Nel dialogo con la sua interlocutrice epistolare si nota come Maria è costretta ad arrendersi al proprio destino, a provare un sentimento di isolamento che culminerà nella follia, nell’esasperazione e nel senso di colpa:
Ora mi sento tutta sconvolta… il mio cuore tenta invano di asilarsi nel pensiero della misericordia celeste… il mio peccato è mostruoso; potrò mai essere perdonata?.
Il fatto che l’attenzione del narratore risulti chiaramente indirizzata, fin dalle opere di questo periodo, alla rappresentazione dei sentimenti e delle passioni umane è elemento che permette di intravedere la linea futura della produzione verghiana. La prospettiva narrativa di ogni vicenda è circoscritta limitatamente al mondo personale e individuale dei protagonisti e porta a pensare che Verga voglia rappresentare gli eventi e l’ambiente attraverso gli sforzi che i personaggi devono affrontare per inserirsi in essi, uno stile narrativo, questo, che permette al narratore di mantenere una posizione neutrale con la realtà. Pietro in Una Peccatrice e Maria in Storia di una capinera ne sono esempi, essi cercano infatti di integrarsi nell’ambiente sociale e intanto Verga ne approfondiva lo studio dei caratteri, e ne osservava le reazioni e il funzionamento delle passioni.

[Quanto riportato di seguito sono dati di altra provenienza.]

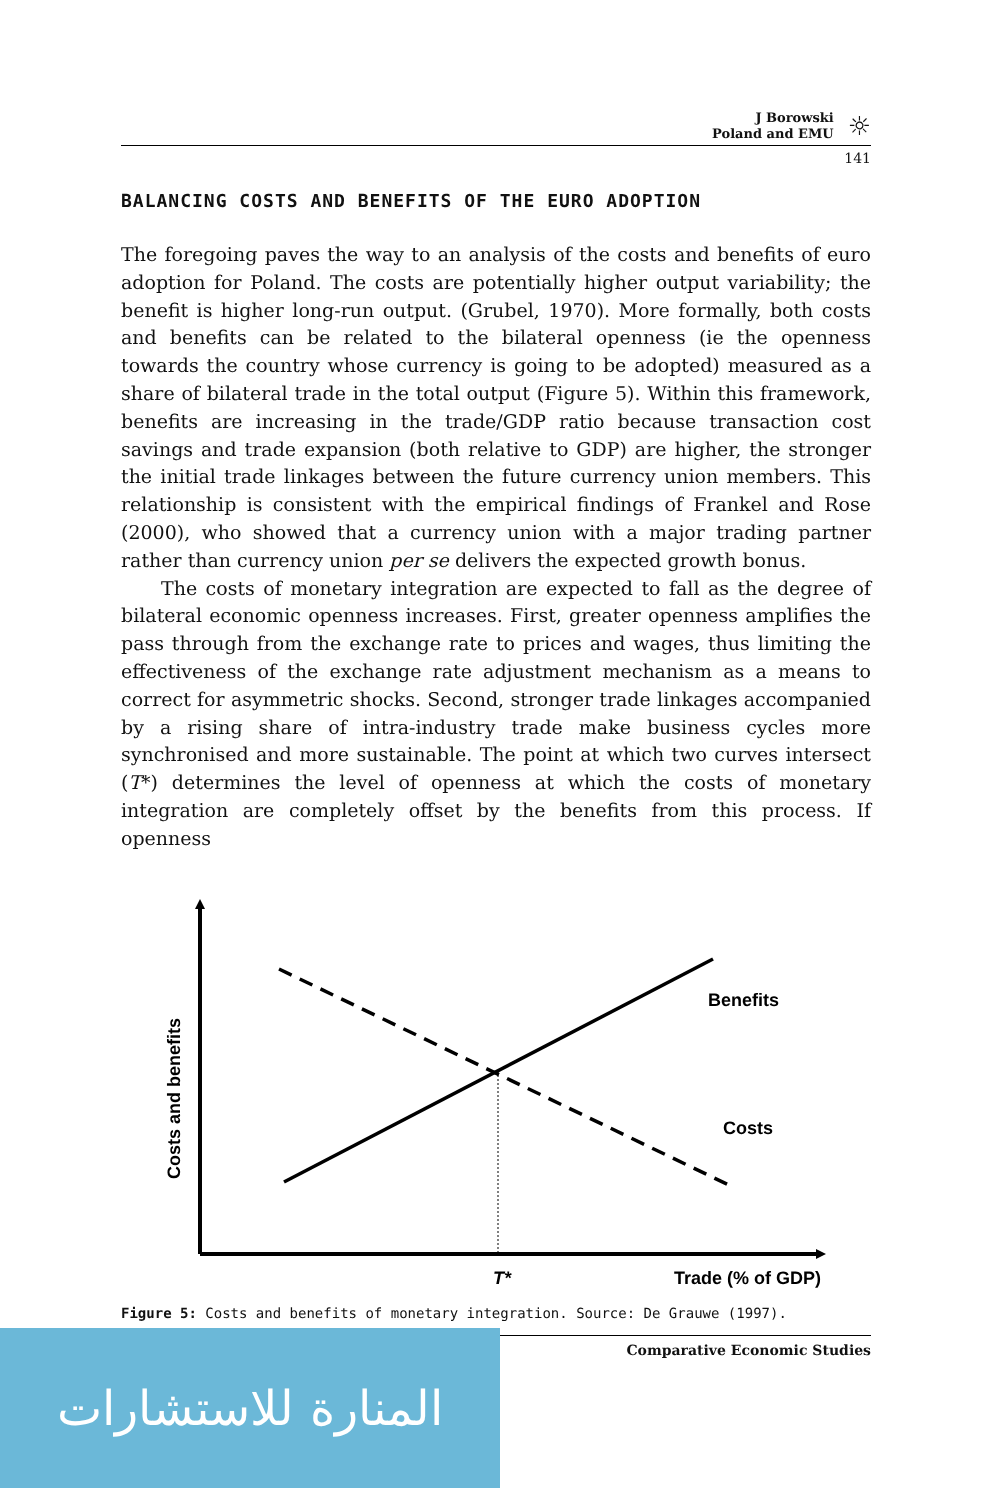J Borowski
Poland and EMU
☼
141
BALANCING COSTS AND BENEFITS OF THE EURO ADOPTION
The foregoing paves the way to an analysis of the costs and benefits of euro adoption for Poland. The costs are potentially higher output variability; the benefit is higher long-run output. (Grubel, 1970). More formally, both costs and benefits can be related to the bilateral openness (ie the openness towards the country whose currency is going to be adopted) measured as a share of bilateral trade in the total output (Figure 5). Within this framework, benefits are increasing in the trade/GDP ratio because transaction cost savings and trade expansion (both relative to GDP) are higher, the stronger the initial trade linkages between the future currency union members. This relationship is consistent with the empirical findings of Frankel and Rose (2000), who showed that a currency union with a major trading partner rather than currency union per se delivers the expected growth bonus.
The costs of monetary integration are expected to fall as the degree of bilateral economic openness increases. First, greater openness amplifies the pass through from the exchange rate to prices and wages, thus limiting the effectiveness of the exchange rate adjustment mechanism as a means to correct for asymmetric shocks. Second, stronger trade linkages accompanied by a rising share of intra-industry trade make business cycles more synchronised and more sustainable. The point at which two curves intersect (T*) determines the level of openness at which the costs of monetary integration are completely offset by the benefits from this process. If openness
Benefits
Costs
T*
Trade (% of GDP)
Costs and benefits
Figure 5: Costs and benefits of monetary integration. Source: De Grauwe (1997).
Comparative Economic Studies
المنارة للاستشارات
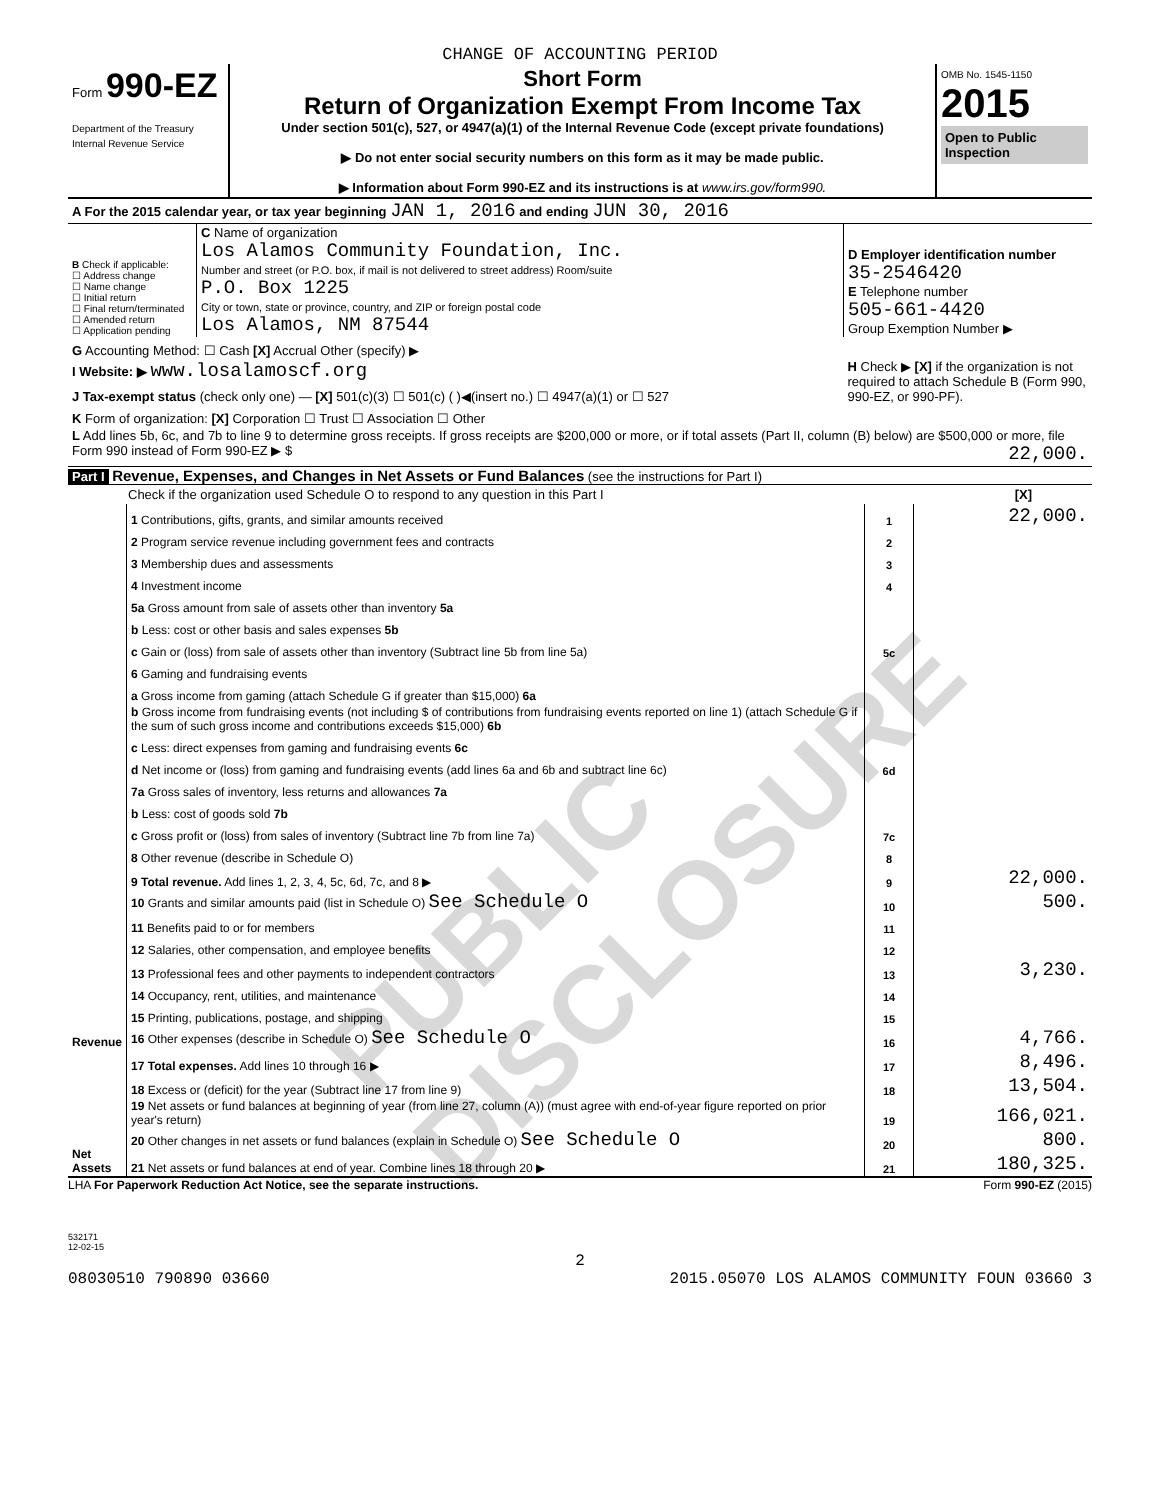CHANGE OF ACCOUNTING PERIOD
Form 990-EZ
Department of the Treasury
Internal Revenue Service
Short Form
Return of Organization Exempt From Income Tax
Under section 501(c), 527, or 4947(a)(1) of the Internal Revenue Code (except private foundations)
▶ Do not enter social security numbers on this form as it may be made public.
▶ Information about Form 990-EZ and its instructions is at www.irs.gov/form990.
OMB No. 1545-1150
2015
Open to Public Inspection
| A For the 2015 calendar year, or tax year beginning JAN 1, 2016 and ending JUN 30, 2016 | | |
| B Check if applicable: ☐ Address change ☐ Name change ☐ Initial return ☐ Final return/terminated ☐ Amended return ☐ Application pending | C Name of organization Los Alamos Community Foundation, Inc. Number and street (or P.O. box, if mail is not delivered to street address) Room/suite P.O. Box 1225 City or town, state or province, country, and ZIP or foreign postal code Los Alamos, NM 87544 | D Employer identification number 35-2546420 E Telephone number 505-661-4420 Group Exemption Number ▶ |
| G Accounting Method: ☐ Cash [X] Accrual Other (specify) ▶ | | H Check ▶ [X] if the organization is not required to attach Schedule B (Form 990, 990-EZ, or 990-PF). |
| I Website: ▶ www.losalamoscf.org | | |
| J Tax-exempt status (check only one) — [X] 501(c)(3) ☐ 501(c) ( )◀(insert no.) ☐ 4947(a)(1) or ☐ 527 | | |
| K Form of organization: [X] Corporation ☐ Trust ☐ Association ☐ Other | | |
| L Add lines 5b, 6c, and 7b to line 9 to determine gross receipts. If gross receipts are $200,000 or more, or if total assets (Part II, column (B) below) are $500,000 or more, file Form 990 instead of Form 990-EZ ▶ $ 22,000. | | |
Part I Revenue, Expenses, and Changes in Net Assets or Fund Balances (see the instructions for Part I)
Check if the organization used Schedule O to respond to any question in this Part I [X]
| Revenue | 1 Contributions, gifts, grants, and similar amounts received | 1 | 22,000. |
| | 2 Program service revenue including government fees and contracts | 2 | |
| | 3 Membership dues and assessments | 3 | |
| | 4 Investment income | 4 | |
| | 5a Gross amount from sale of assets other than inventory 5a | | |
| | b Less: cost or other basis and sales expenses 5b | | |
| | c Gain or (loss) from sale of assets other than inventory (Subtract line 5b from line 5a) | 5c | |
| | 6 Gaming and fundraising events | | |
| | a Gross income from gaming (attach Schedule G if greater than $15,000) 6a | | |
| | b Gross income from fundraising events (not including $ of contributions from fundraising events reported on line 1) (attach Schedule G if the sum of such gross income and contributions exceeds $15,000) 6b | | |
| | c Less: direct expenses from gaming and fundraising events 6c | | |
| | d Net income or (loss) from gaming and fundraising events (add lines 6a and 6b and subtract line 6c) | 6d | |
| | 7a Gross sales of inventory, less returns and allowances 7a | | |
| | b Less: cost of goods sold 7b | | |
| | c Gross profit or (loss) from sales of inventory (Subtract line 7b from line 7a) | 7c | |
| | 8 Other revenue (describe in Schedule O) | 8 | |
| | 9 Total revenue. Add lines 1, 2, 3, 4, 5c, 6d, 7c, and 8 ▶ | 9 | 22,000. |
| | 10 Grants and similar amounts paid (list in Schedule O) See Schedule O | 10 | 500. |
| | 11 Benefits paid to or for members | 11 | |
| | 12 Salaries, other compensation, and employee benefits | 12 | |
| | 13 Professional fees and other payments to independent contractors | 13 | 3,230. |
| | 14 Occupancy, rent, utilities, and maintenance | 14 | |
| | 15 Printing, publications, postage, and shipping | 15 | |
| | 16 Other expenses (describe in Schedule O) See Schedule O | 16 | 4,766. |
| | 17 Total expenses. Add lines 10 through 16 ▶ | 17 | 8,496. |
| Net Assets | 18 Excess or (deficit) for the year (Subtract line 17 from line 9) | 18 | 13,504. |
| | 19 Net assets or fund balances at beginning of year (from line 27, column (A)) (must agree with end-of-year figure reported on prior year's return) | 19 | 166,021. |
| | 20 Other changes in net assets or fund balances (explain in Schedule O) See Schedule O | 20 | 800. |
| | 21 Net assets or fund balances at end of year. Combine lines 18 through 20 ▶ | 21 | 180,325. |
LHA For Paperwork Reduction Act Notice, see the separate instructions. Form 990-EZ (2015)
532171
12-02-15
2
08030510 790890 03660 2015.05070 LOS ALAMOS COMMUNITY FOUN 03660 3
PUBLIC DISCLOSURE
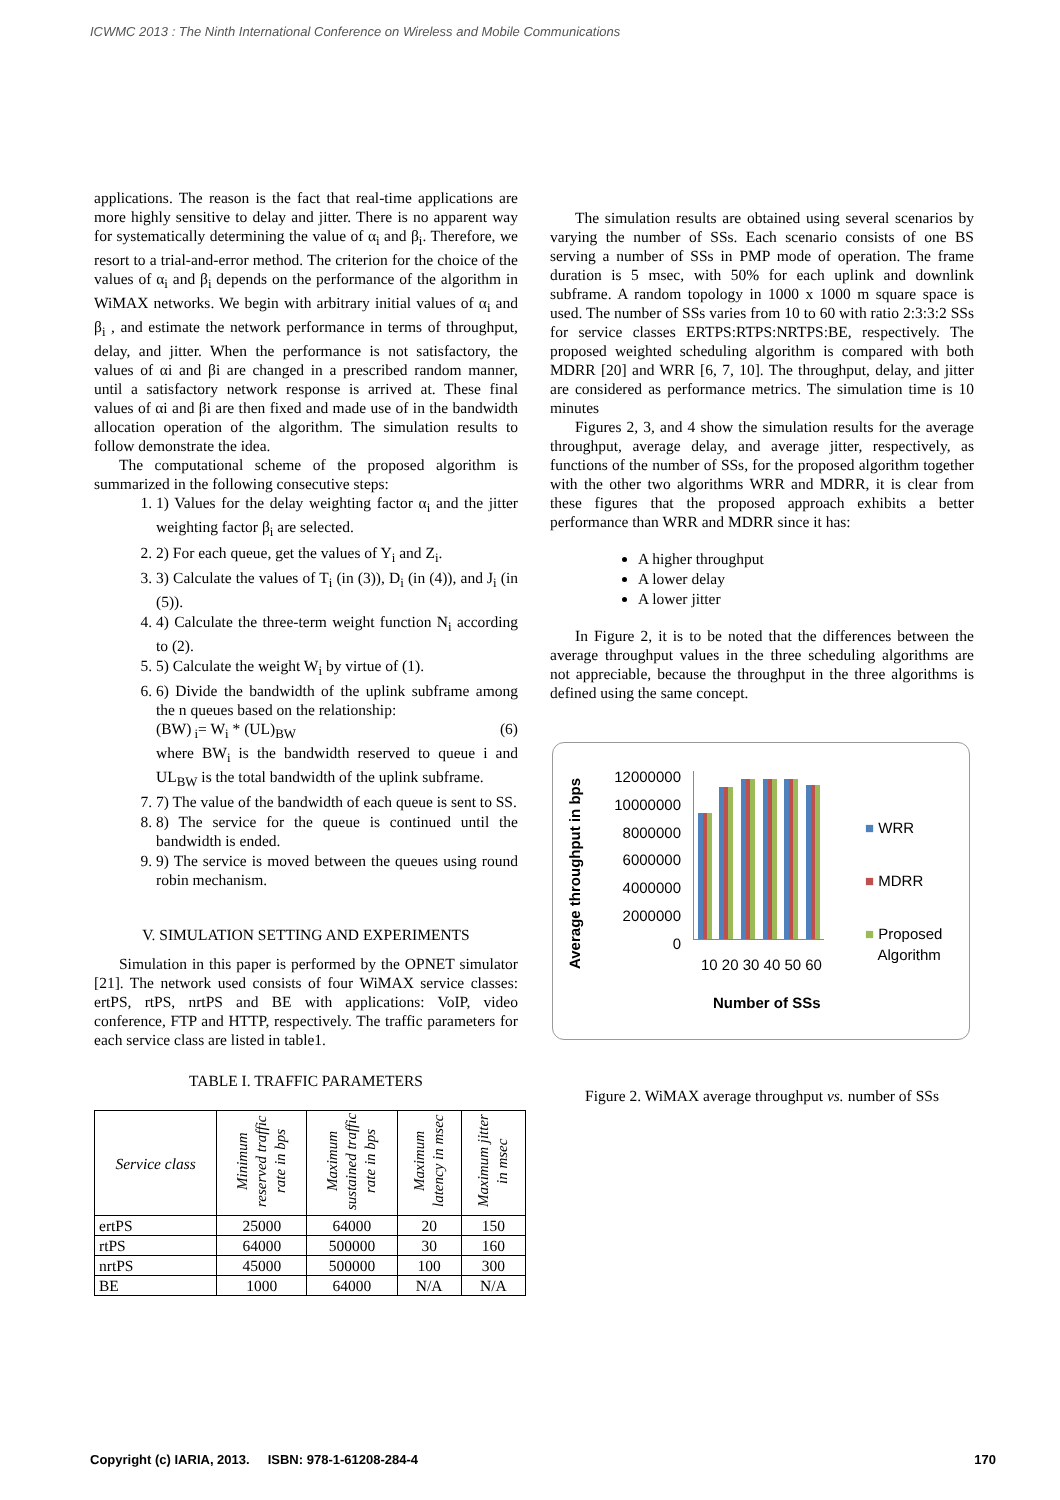ICWMC 2013 : The Ninth International Conference on Wireless and Mobile Communications
applications. The reason is the fact that real-time applications are more highly sensitive to delay and jitter. There is no apparent way for systematically determining the value of α<sub>i</sub> and β<sub>i</sub>. Therefore, we resort to a trial-and-error method. The criterion for the choice of the values of α<sub>i</sub> and β<sub>i</sub> depends on the performance of the algorithm in WiMAX networks. We begin with arbitrary initial values of α<sub>i</sub> and β<sub>i</sub> , and estimate the network performance in terms of throughput, delay, and jitter. When the performance is not satisfactory, the values of αi and βi are changed in a prescribed random manner, until a satisfactory network response is arrived at. These final values of αi and βi are then fixed and made use of in the bandwidth allocation operation of the algorithm. The simulation results to follow demonstrate the idea.
The computational scheme of the proposed algorithm is summarized in the following consecutive steps:
1. 1) Values for the delay weighting factor α<sub>i</sub> and the jitter weighting factor β<sub>i</sub> are selected.
2. 2) For each queue, get the values of Y<sub>i</sub> and Z<sub>i</sub>.
3. 3) Calculate the values of T<sub>i</sub> (in (3)), D<sub>i</sub> (in (4)), and J<sub>i</sub> (in (5)).
4. 4) Calculate the three-term weight function N<sub>i</sub> according to (2).
5. 5) Calculate the weight W<sub>i</sub> by virtue of (1).
6. 6) Divide the bandwidth of the uplink subframe among the n queues based on the relationship:
(BW)<sub>i</sub>= W<sub>i</sub> * (UL)<sub>BW</sub> (6)
where BW<sub>i</sub> is the bandwidth reserved to queue i and UL<sub>BW</sub> is the total bandwidth of the uplink subframe.
7. 7) The value of the bandwidth of each queue is sent to SS.
8. 8) The service for the queue is continued until the bandwidth is ended.
9. 9) The service is moved between the queues using round robin mechanism.
V. SIMULATION SETTING AND EXPERIMENTS
Simulation in this paper is performed by the OPNET simulator [21]. The network used consists of four WiMAX service classes: ertPS, rtPS, nrtPS and BE with applications: VoIP, video conference, FTP and HTTP, respectively. The traffic parameters for each service class are listed in table1.
TABLE I. TRAFFIC PARAMETERS
| Service class | Minimum reserved traffic rate in bps | Maximum sustained traffic rate in bps | Maximum latency in msec | Maximum jitter in msec |
| --- | --- | --- | --- | --- |
| ertPS | 25000 | 64000 | 20 | 150 |
| rtPS | 64000 | 500000 | 30 | 160 |
| nrtPS | 45000 | 500000 | 100 | 300 |
| BE | 1000 | 64000 | N/A | N/A |
The simulation results are obtained using several scenarios by varying the number of SSs. Each scenario consists of one BS serving a number of SSs in PMP mode of operation. The frame duration is 5 msec, with 50% for each uplink and downlink subframe. A random topology in 1000 x 1000 m square space is used. The number of SSs varies from 10 to 60 with ratio 2:3:3:2 SSs for service classes ERTPS:RTPS:NRTPS:BE, respectively. The proposed weighted scheduling algorithm is compared with both MDRR [20] and WRR [6, 7, 10]. The throughput, delay, and jitter are considered as performance metrics. The simulation time is 10 minutes
Figures 2, 3, and 4 show the simulation results for the average throughput, average delay, and average jitter, respectively, as functions of the number of SSs, for the proposed algorithm together with the other two algorithms WRR and MDRR, it is clear from these figures that the proposed approach exhibits a better performance than WRR and MDRR since it has:
A higher throughput
A lower delay
A lower jitter
In Figure 2, it is to be noted that the differences between the average throughput values in the three scheduling algorithms are not appreciable, because the throughput in the three algorithms is defined using the same concept.
Average throughput in bps
12000000
10000000
8000000
6000000
4000000
2000000
0
10 20 30 40 50 60
Number of SSs
■ WRR
■ MDRR
■ Proposed
Algorithm
Figure 2. WiMAX average throughput vs. number of SSs
Copyright (c) IARIA, 2013. ISBN: 978-1-61208-284-4 170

Dal punto di vista linguistico Storia di una capinera risulta essere il romanzo “fiorentino” per eccellenza, non solo perché concepito e redatto nella capitale toscana, come attesta lo stesso autore, ma anche perché forte risulta essere la presenza di fiorentinismi. Questo ha accresciuto il patrimonio linguistico del Verga e ne ha allargato la competenza linguistica. Usando la lingua fiorentina, l’autore de Storia di una capinera volle consegnare una storia di ambientazione siciliana al patrimonio culturale nazionale.
Verga, soggiornando a Firenze, recepì dai parlanti molti fenomeni appariscenti, come i diminutivi o l’uso del pronome dimostrativo cotesto, ed altri termini lessicali che attirarono la sua attenzione e rimasero nella sua memoria. Il fiorentino fu mediato dal Verga da parlanti fiorentinizzati, da tempo residenti nella capitale provvisoria del Regno d’Italia, quali per esempio il Dall’Ongaro che certamente non era immune da fiorentinerie. Per quanto riguarda l’uso del diminutivo esso servì al Verga per mettere in rilievo le personali doti del personaggio, scomparendo nei momenti di maggiore tensione drammatica, quando lo scrittore dava più risalto all’azione che al personaggio L’uso di fiorentinismi in maniera vistosa e di sicilianismi in maniera
meno appariscente ma sostanziosa dà al testo una coloritura al testo, ma né l’uno né l’altro costituiscono l’ideale linguistico del Verga, perché la meta linguistica a cui egli mira è l’italiano letterario, un particolare tipo di italiano letterario aulico e di tono elevato, caratterizzato da arcaismi, che possa conferire al testo una forte patina letteraria. Verga scartava vocaboli e locuzioni della lingua parlata che gli sembravano troppo banali e adoperava lessemi e costrutti vivi solo nella lingua letteraria e scomparsi nella lingua viva. Alcune di queste scelte sono dovute a ragioni stilistiche, altre alla sua mente malata di letteratura, altre al suo gusto di scrittore che prediligeva forme proprie della tradizione letteraria più nobile e antica.
In Storia di una capinera l’italiano letterario rappresenta l’elemento fondamentale, fiorentinismi e sicilianismi sono colori che si fondono insieme per dare colore al romanzo.